Just pass open() unicode string for the file name:
In Python 2.x:
>>> open(u'someUnicodeFilenameλ') <open file u'someUnicodeFilename\u03bb', mode 'r' at 0x7f1b97e70780>
In Python 3.x, all lines are Unicode, so there is nothing in it.
As always, note that the best way to open a file always uses the with statement in combination with open() .
Edit: Regarding os.listdir() , the tip is changing again, in Python 2.x you have to be careful:
os.listdir (), which returns file names, causes a problem: should it return a Unicode version of file names or should it return 8-bit strings containing encoded versions? os.listdir () will do both, depending on whether the directory path was specified as an 8-bit string or a Unicode string.
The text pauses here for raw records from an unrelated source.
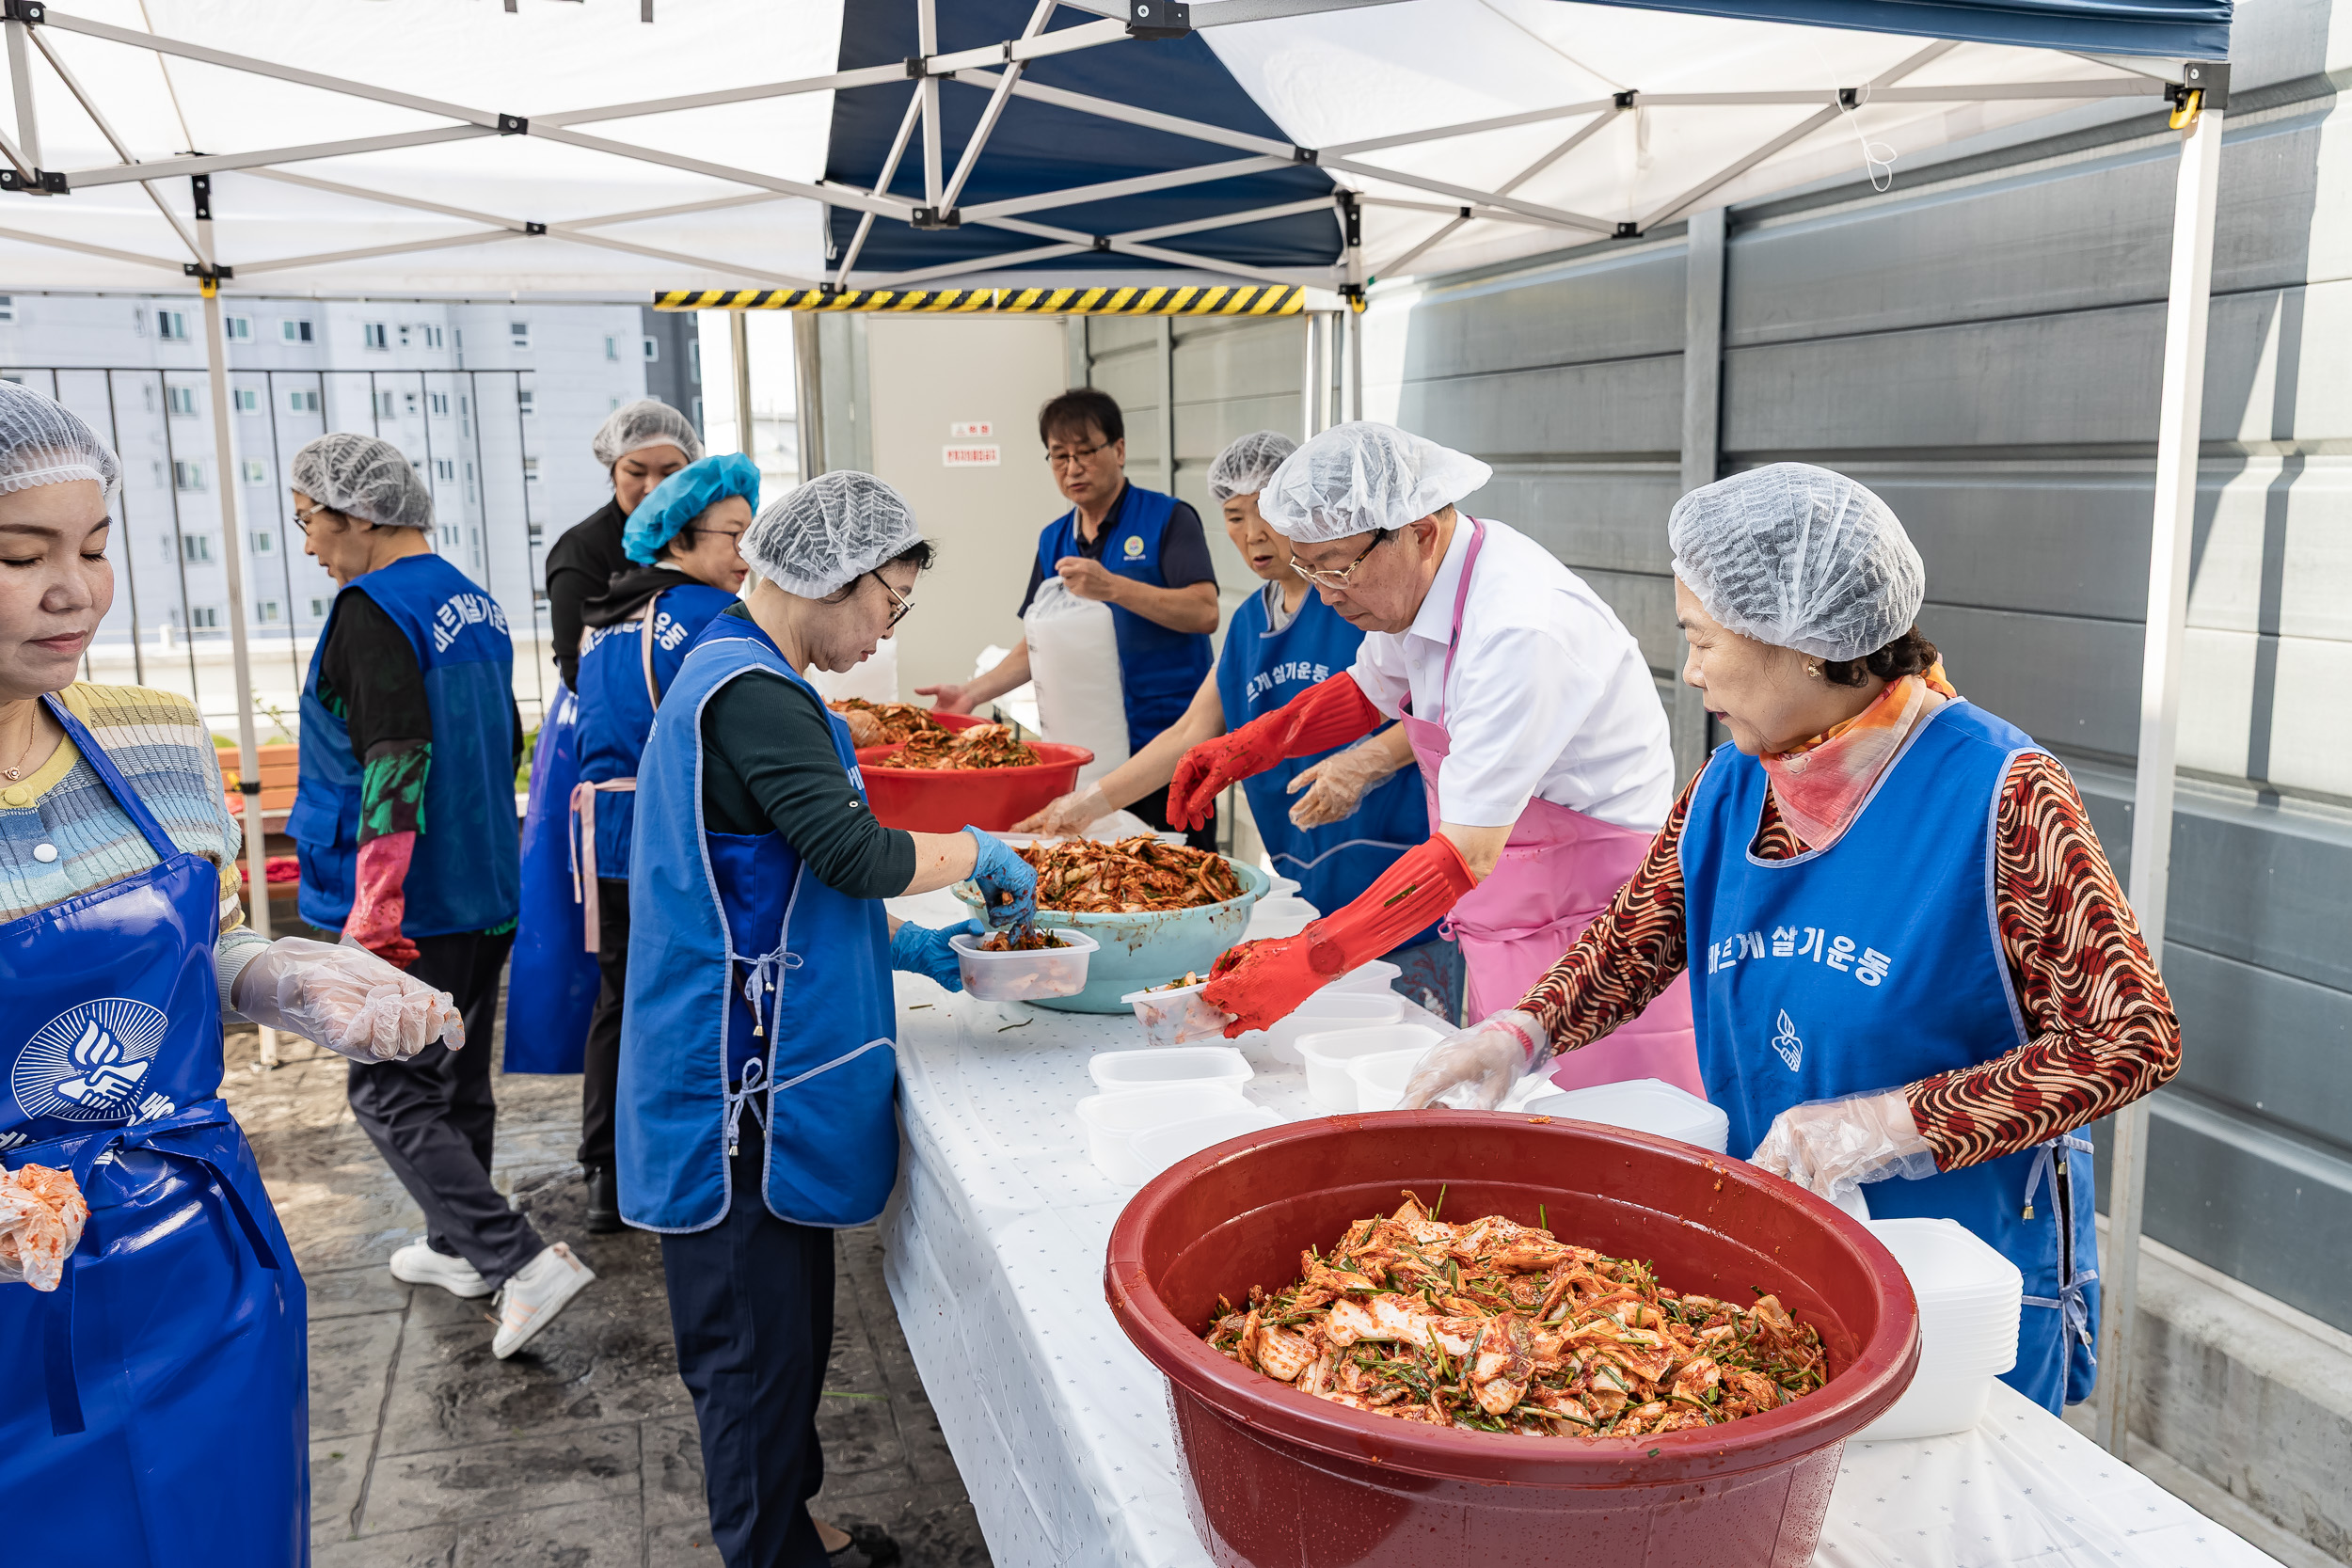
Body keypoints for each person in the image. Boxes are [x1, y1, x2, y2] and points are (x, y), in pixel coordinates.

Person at [1399, 463, 2180, 1412]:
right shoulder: (1735, 782)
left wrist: (1887, 1125)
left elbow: (2129, 1040)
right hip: (1779, 1255)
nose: (1687, 670)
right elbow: (1637, 937)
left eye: (1701, 639)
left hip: (1955, 1279)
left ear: (1802, 647)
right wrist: (1523, 1030)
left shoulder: (2002, 794)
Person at [0, 383, 462, 1563]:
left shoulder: (152, 736)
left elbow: (193, 945)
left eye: (96, 548)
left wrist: (276, 978)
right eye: (21, 554)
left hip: (197, 1265)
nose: (75, 589)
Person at [621, 470, 1030, 1568]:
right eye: (888, 602)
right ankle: (768, 1547)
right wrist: (981, 849)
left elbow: (775, 879)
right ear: (830, 579)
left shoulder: (758, 676)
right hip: (734, 1087)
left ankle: (797, 1521)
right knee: (750, 1353)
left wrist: (905, 947)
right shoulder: (748, 689)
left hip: (760, 1052)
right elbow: (851, 852)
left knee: (790, 1336)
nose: (889, 628)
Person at [1170, 422, 1695, 1086]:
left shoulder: (1517, 628)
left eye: (1337, 565)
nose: (1327, 593)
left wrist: (1308, 960)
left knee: (1601, 1145)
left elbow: (1464, 854)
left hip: (1597, 954)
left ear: (1418, 530)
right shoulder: (1420, 588)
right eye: (1309, 567)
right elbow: (1370, 689)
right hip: (1509, 930)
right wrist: (1251, 744)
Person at [290, 433, 595, 1358]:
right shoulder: (476, 603)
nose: (309, 547)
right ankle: (450, 1244)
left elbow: (393, 755)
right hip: (483, 883)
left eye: (309, 522)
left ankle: (514, 1258)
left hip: (407, 901)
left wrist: (376, 909)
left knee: (387, 1092)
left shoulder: (370, 609)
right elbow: (501, 734)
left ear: (359, 515)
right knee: (455, 1073)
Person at [1017, 430, 1455, 1013]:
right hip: (1307, 876)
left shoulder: (1369, 599)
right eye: (1234, 517)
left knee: (1410, 1042)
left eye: (1267, 512)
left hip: (1400, 875)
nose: (1253, 535)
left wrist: (1365, 760)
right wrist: (1087, 805)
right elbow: (1190, 734)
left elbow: (1439, 711)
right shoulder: (1250, 621)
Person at [569, 452, 757, 1232]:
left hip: (603, 837)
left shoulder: (606, 617)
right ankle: (677, 1165)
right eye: (735, 536)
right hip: (663, 837)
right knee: (676, 1000)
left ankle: (605, 1170)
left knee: (619, 999)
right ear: (681, 538)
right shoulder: (703, 615)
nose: (747, 557)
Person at [918, 388, 1219, 846]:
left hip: (1170, 745)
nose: (1072, 468)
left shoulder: (1168, 520)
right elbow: (1035, 644)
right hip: (1089, 755)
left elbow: (1204, 611)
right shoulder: (1053, 539)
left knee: (1182, 869)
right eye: (1059, 456)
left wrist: (1114, 588)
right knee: (1097, 873)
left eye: (1085, 452)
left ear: (1118, 450)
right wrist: (971, 693)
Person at [546, 399, 703, 690]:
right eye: (636, 472)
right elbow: (576, 670)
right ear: (613, 472)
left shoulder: (704, 536)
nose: (653, 487)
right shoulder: (581, 551)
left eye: (670, 473)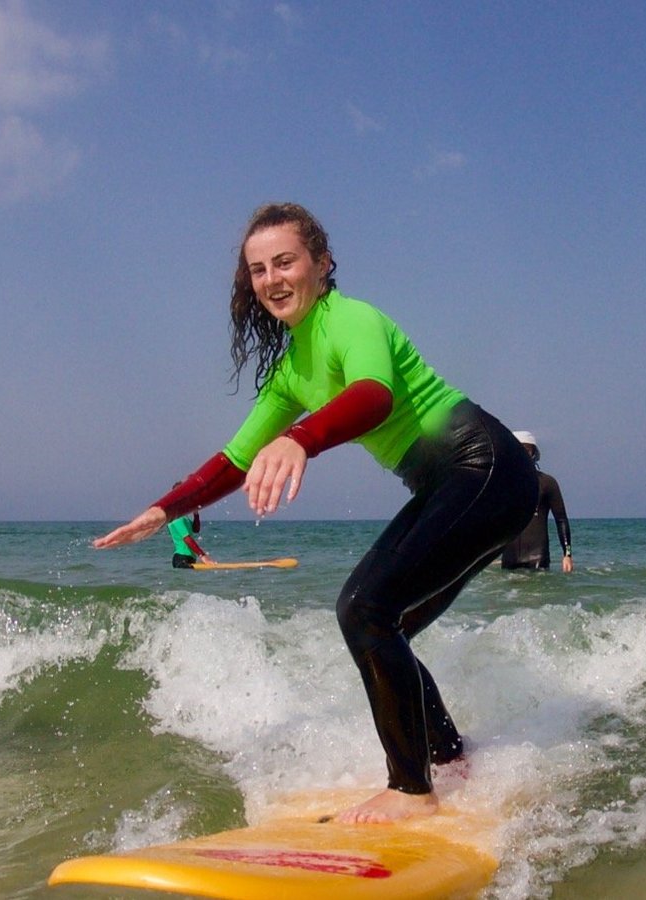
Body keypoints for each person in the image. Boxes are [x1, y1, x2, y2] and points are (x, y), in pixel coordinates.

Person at [93, 202, 538, 824]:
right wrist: (167, 507)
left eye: (285, 262)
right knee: (385, 622)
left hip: (484, 467)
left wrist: (301, 438)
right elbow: (235, 459)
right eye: (257, 270)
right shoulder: (289, 372)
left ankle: (411, 791)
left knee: (364, 608)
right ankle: (451, 761)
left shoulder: (353, 319)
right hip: (454, 486)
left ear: (322, 264)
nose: (272, 278)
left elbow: (373, 396)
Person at [500, 431, 573, 573]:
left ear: (534, 453)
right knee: (508, 595)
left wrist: (567, 554)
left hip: (537, 559)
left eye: (527, 450)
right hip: (509, 559)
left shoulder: (547, 483)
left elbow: (561, 519)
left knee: (537, 594)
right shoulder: (502, 484)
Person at [166, 483, 213, 568]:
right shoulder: (176, 517)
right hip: (181, 558)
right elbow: (187, 539)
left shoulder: (183, 516)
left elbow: (195, 529)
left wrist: (195, 513)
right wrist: (202, 555)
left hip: (190, 558)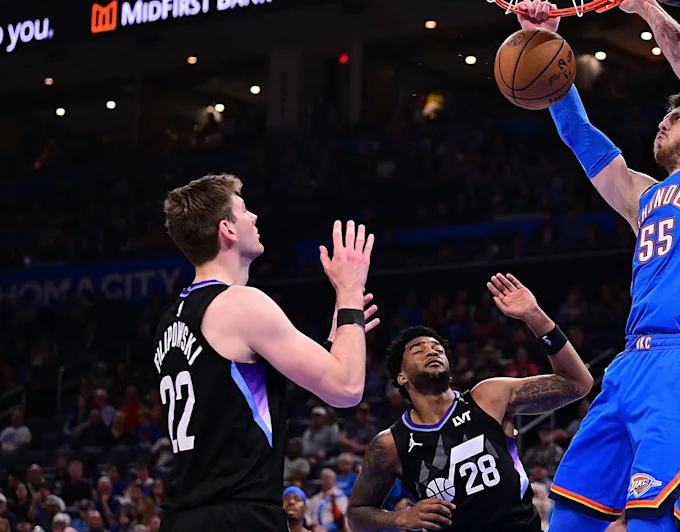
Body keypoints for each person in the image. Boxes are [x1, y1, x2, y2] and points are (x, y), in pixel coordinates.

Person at [516, 0, 680, 532]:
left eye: (675, 118)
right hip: (628, 366)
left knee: (650, 520)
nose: (663, 122)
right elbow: (581, 137)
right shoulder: (643, 197)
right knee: (570, 517)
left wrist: (646, 4)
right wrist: (547, 48)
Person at [155, 175, 379, 531]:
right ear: (227, 229)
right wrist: (350, 291)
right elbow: (347, 388)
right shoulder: (241, 304)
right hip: (239, 517)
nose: (255, 218)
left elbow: (256, 407)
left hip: (184, 516)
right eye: (244, 210)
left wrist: (335, 340)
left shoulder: (172, 320)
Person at [347, 273, 593, 531]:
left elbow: (577, 383)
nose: (431, 351)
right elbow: (356, 514)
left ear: (450, 372)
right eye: (419, 350)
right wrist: (399, 518)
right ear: (401, 376)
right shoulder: (389, 444)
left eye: (438, 350)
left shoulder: (488, 397)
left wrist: (534, 316)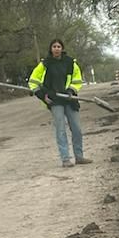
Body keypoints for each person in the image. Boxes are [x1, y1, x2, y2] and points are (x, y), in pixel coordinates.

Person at [28, 39, 90, 168]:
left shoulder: (70, 63)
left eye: (59, 46)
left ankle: (79, 156)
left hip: (70, 100)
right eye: (54, 46)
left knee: (77, 129)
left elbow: (77, 80)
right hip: (55, 101)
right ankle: (65, 159)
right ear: (51, 49)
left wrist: (71, 90)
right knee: (60, 130)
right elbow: (33, 81)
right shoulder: (45, 64)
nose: (56, 48)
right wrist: (41, 95)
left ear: (62, 48)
If you pass a Unicode string as a path, the file names will be decoded using the file system encoding, a list of Unicode strings will be returned, and transmitting an 8-bit path will return 8-bit versions of the file names.
A source
In short, if you want Unicode to come out, put Unicode in:
>>> os.listdir(".") ['someUnicodeFilename\xce\xbb', 'old', 'Dropbox', 'gdrb'] >>> os.listdir(u".") [u'someUnicodeFilename\u03bb', u'old', u'Dropbox', u'gdrb']
Please note that the file will still be open anyway - it will not display well inside Python, since it will be an 8-bit string, but it will still work.
open('someUnicodeFilename\xce\xbb') <open file 'someUnicodeFilenameλ', mode 'r' at 0x7f1b97e70660>
Under 3.x, as always, it is always Unicode.